Businesses formed in another state but doing business in California must register to do business in California. This includes all types of business entities, including LLCs, corporations, and more.

There are five basic steps that should be taken by a foreign corporation or LLC to register as a foreign entity in California:

  1. File a foreign registration statement

  2. Submit a certificate of good standing

  3. Designate a registered agent in California

  4. File a statement of information

  5. Pay annual franchise taxes


File a Foreign Registration Statement

A foreign entity must file a foreign registration statement with the California SOS before it can qualify to do business in California. For a foreign corporation, the foreign registration statement form is titled Statement and Designation by Foreign Corporation.
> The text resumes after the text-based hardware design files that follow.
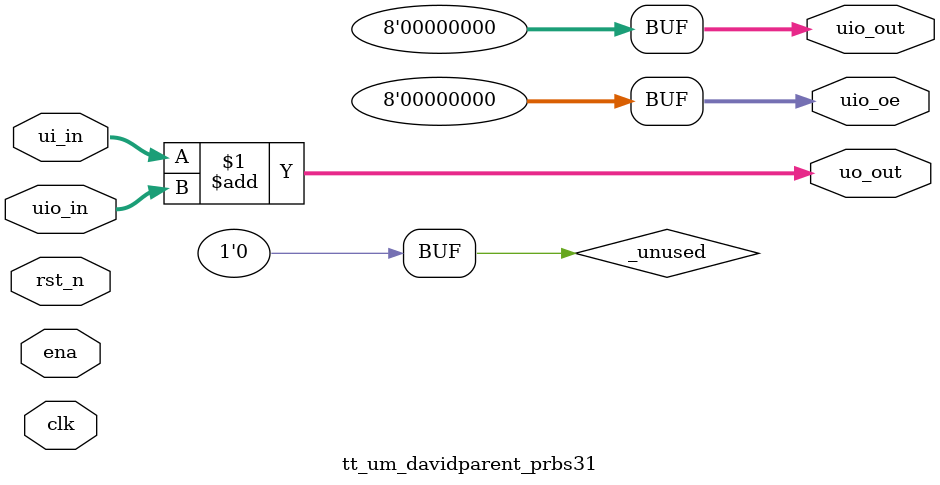
<source format=v>
/*
 * Copyright (c) 2024 Your Name
 * SPDX-License-Identifier: Apache-2.0
 */

`default_nettype none

module tt_um_davidparent_prbs31 (
    input  wire [7:0] ui_in,    // Dedicated inputs
    output wire [7:0] uo_out,   // Dedicated outputs
    input  wire [7:0] uio_in,   // IOs: Input path
    output wire [7:0] uio_out,  // IOs: Output path
    output wire [7:0] uio_oe,   // IOs: Enable path (active high: 0=input, 1=output)
    input  wire       ena,      // always 1 when the design is powered, so you can ignore it
    input  wire       clk,      // clock
    input  wire       rst_n     // reset_n - low to reset
);

  // All output pins must be assigned. If not used, assign to 0.
  assign uo_out  = ui_in + uio_in;  // Example: ou_out is the sum of ui_in and uio_in
  assign uio_out = 0;
  assign uio_oe  = 0;

  // List all unused inputs to prevent warnings
  wire _unused = &{ena, clk, rst_n, 1'b0};

endmodule

</source>
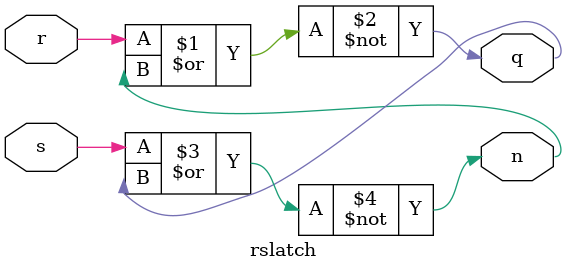
<source format=sv>
module rslatch (input logic r, s, output logic q, n);
    assign q = ~(r|n); 
    assign n = ~(s|q);
endmodule
</source>
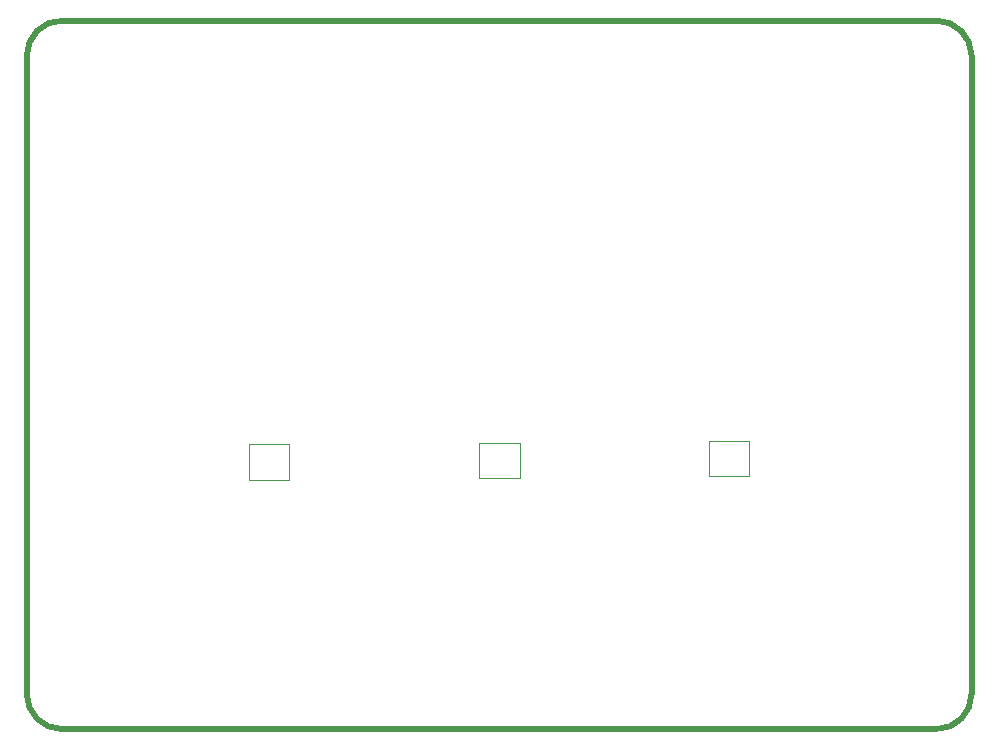
<source format=gbr>
G04 #@! TF.GenerationSoftware,KiCad,Pcbnew,(7.0.0-0)*
G04 #@! TF.CreationDate,2023-03-01T20:47:15-06:00*
G04 #@! TF.ProjectId,RP2040_minimal,52503230-3430-45f6-9d69-6e696d616c2e,REV1*
G04 #@! TF.SameCoordinates,Original*
G04 #@! TF.FileFunction,Profile,NP*
%FSLAX46Y46*%
G04 Gerber Fmt 4.6, Leading zero omitted, Abs format (unit mm)*
G04 Created by KiCad (PCBNEW (7.0.0-0)) date 2023-03-01 20:47:15*
%MOMM*%
%LPD*%
G01*
G04 APERTURE LIST*
G04 #@! TA.AperFunction,Profile*
%ADD10C,0.500000*%
G04 #@! TD*
G04 #@! TA.AperFunction,Profile*
%ADD11C,0.120000*%
G04 #@! TD*
G04 APERTURE END LIST*
D10*
X140000000Y-100000000D02*
G75*
G03*
X137000000Y-97000000I-3000000J0D01*
G01*
X140000000Y-154000000D02*
X140000000Y-100000000D01*
X63000000Y-97000000D02*
X137000000Y-97000000D01*
X63000000Y-157000000D02*
X137000000Y-157000000D01*
X137000000Y-157000000D02*
G75*
G03*
X140000000Y-154000000I0J3000000D01*
G01*
X60000000Y-154000000D02*
X60000000Y-100000000D01*
X63000000Y-97000000D02*
G75*
G03*
X60000000Y-100000000I300J-3000300D01*
G01*
X60000000Y-154000000D02*
G75*
G03*
X63000000Y-157000000I2981500J-18500D01*
G01*
D11*
X101730000Y-135745000D02*
X101730000Y-132745000D01*
X101730000Y-132745000D02*
X98330000Y-132745000D01*
X98330000Y-135745000D02*
X101730000Y-135745000D01*
X98330000Y-132745000D02*
X98330000Y-135745000D01*
X121180000Y-135580000D02*
X121180000Y-132580000D01*
X121180000Y-132580000D02*
X117780000Y-132580000D01*
X117780000Y-135580000D02*
X121180000Y-135580000D01*
X117780000Y-132580000D02*
X117780000Y-135580000D01*
X78780000Y-132875000D02*
X78780000Y-135875000D01*
X78780000Y-135875000D02*
X82180000Y-135875000D01*
X82180000Y-132875000D02*
X78780000Y-132875000D01*
X82180000Y-135875000D02*
X82180000Y-132875000D01*
M02*

</source>
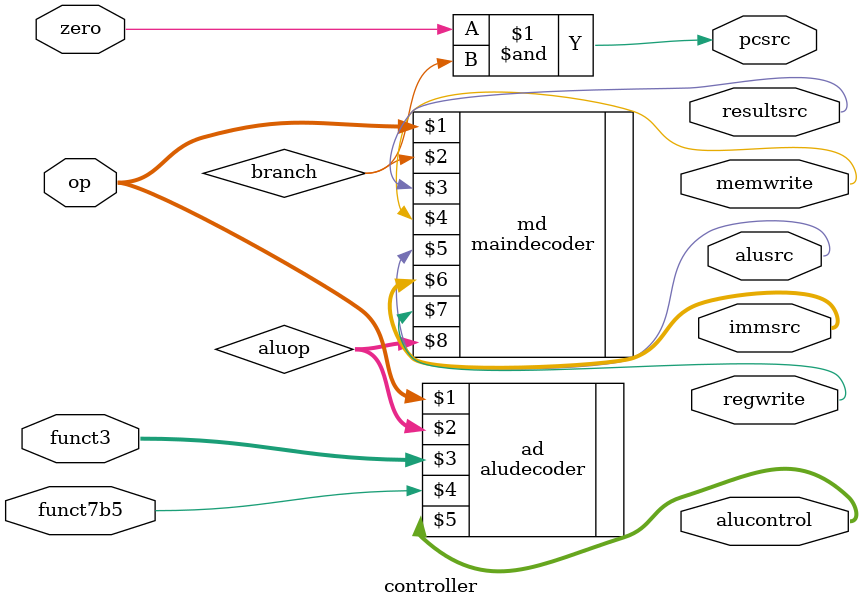
<source format=v>
module controller(op,funct3,funct7b5,zero,pcsrc,resultsrc,memwrite,alucontrol,alusrc,immsrc,regwrite);

input wire [6:0] op;
input wire [2:0] funct3;
input wire funct7b5, zero;
output wire pcsrc,resultsrc,memwrite,alusrc,regwrite;
output wire [1:0] alucontrol;
output wire [1:0] immsrc;

wire branch;
wire [1:0] aluop;
assign pcsrc = zero & branch;

maindecoder md(op,branch,resultsrc,memwrite,alusrc,immsrc,regwrite,aluop);
aludecoder ad(op,aluop,funct3,funct7b5,alucontrol);

endmodule
</source>
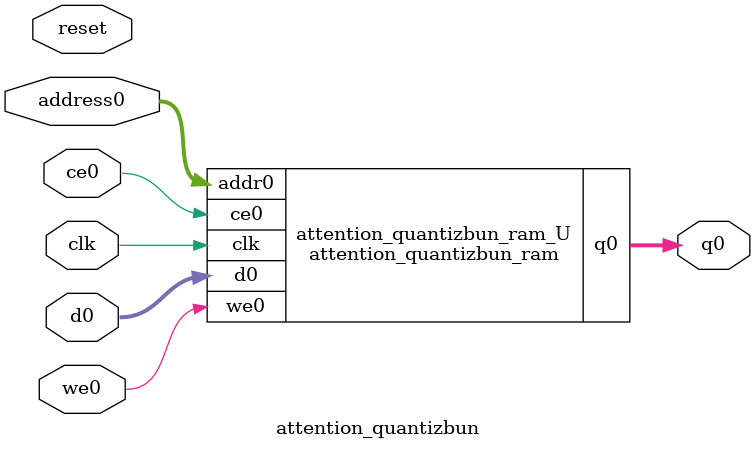
<source format=v>
`timescale 1 ns / 1 ps
module attention_quantizbun_ram (addr0, ce0, d0, we0, q0,  clk);

parameter DWIDTH = 8;
parameter AWIDTH = 3;
parameter MEM_SIZE = 6;

input[AWIDTH-1:0] addr0;
input ce0;
input[DWIDTH-1:0] d0;
input we0;
output reg[DWIDTH-1:0] q0;
input clk;

(* ram_style = "distributed" *)reg [DWIDTH-1:0] ram[0:MEM_SIZE-1];




always @(posedge clk)  
begin 
    if (ce0) begin
        if (we0) 
            ram[addr0] <= d0; 
        q0 <= ram[addr0];
    end
end


endmodule

`timescale 1 ns / 1 ps
module attention_quantizbun(
    reset,
    clk,
    address0,
    ce0,
    we0,
    d0,
    q0);

parameter DataWidth = 32'd8;
parameter AddressRange = 32'd6;
parameter AddressWidth = 32'd3;
input reset;
input clk;
input[AddressWidth - 1:0] address0;
input ce0;
input we0;
input[DataWidth - 1:0] d0;
output[DataWidth - 1:0] q0;



attention_quantizbun_ram attention_quantizbun_ram_U(
    .clk( clk ),
    .addr0( address0 ),
    .ce0( ce0 ),
    .we0( we0 ),
    .d0( d0 ),
    .q0( q0 ));

endmodule


</source>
For an LLC, the foreign registration statement is titled Application to Register a Foreign LLC.

Submit a Certificate of Good Standing

Along with filing its foreign registration statement, a foreign entity must also file a certificate of good standing from its home state with the California SOS. Note that the certificate must have been issued within the previous six months by an authorized public official of the state or place of incorporation/formation. The purpose of this requirement is to verify that the foreign entity is, in fact, in existence and in good standing in its home state.

Designate a Registered Agent in California

Any foreign entity registering to do business in California must have a registered agent in the state of California. If the company has a physical presence in California, it may have a representative from the company serve as registered agent. But if it does not, then the company will likely need to retain a commercial registered agent to designate in California. Commercial registered agents can be readily found for low cost annual fees.

File a Statement of Information

A foreign corporation or LLC must file a Statement of Information with the California SOS within 90 days after filings its foreign registration statement. A foreign corporation must then file a Statement of Information annually thereafter, while a foreign LLC must then file a Statement of Information bienially thereafter.

Pay Annual Franchise Taxes

Foreign entities that register to do business in California must pay an annual minimum franchise tax, which is, as of the date of writing, $800.

Additional Steps


Registering a foreign entity to do business in California is necessary for businesses that plan to operate in California, and the steps to do it are straightforward to follow.

But for foreign businesses that intend to relocate to California and operate primarily in California, it may be worth considering converting the foreign entity to a California entity to avoid paying administrative fees in multiple states.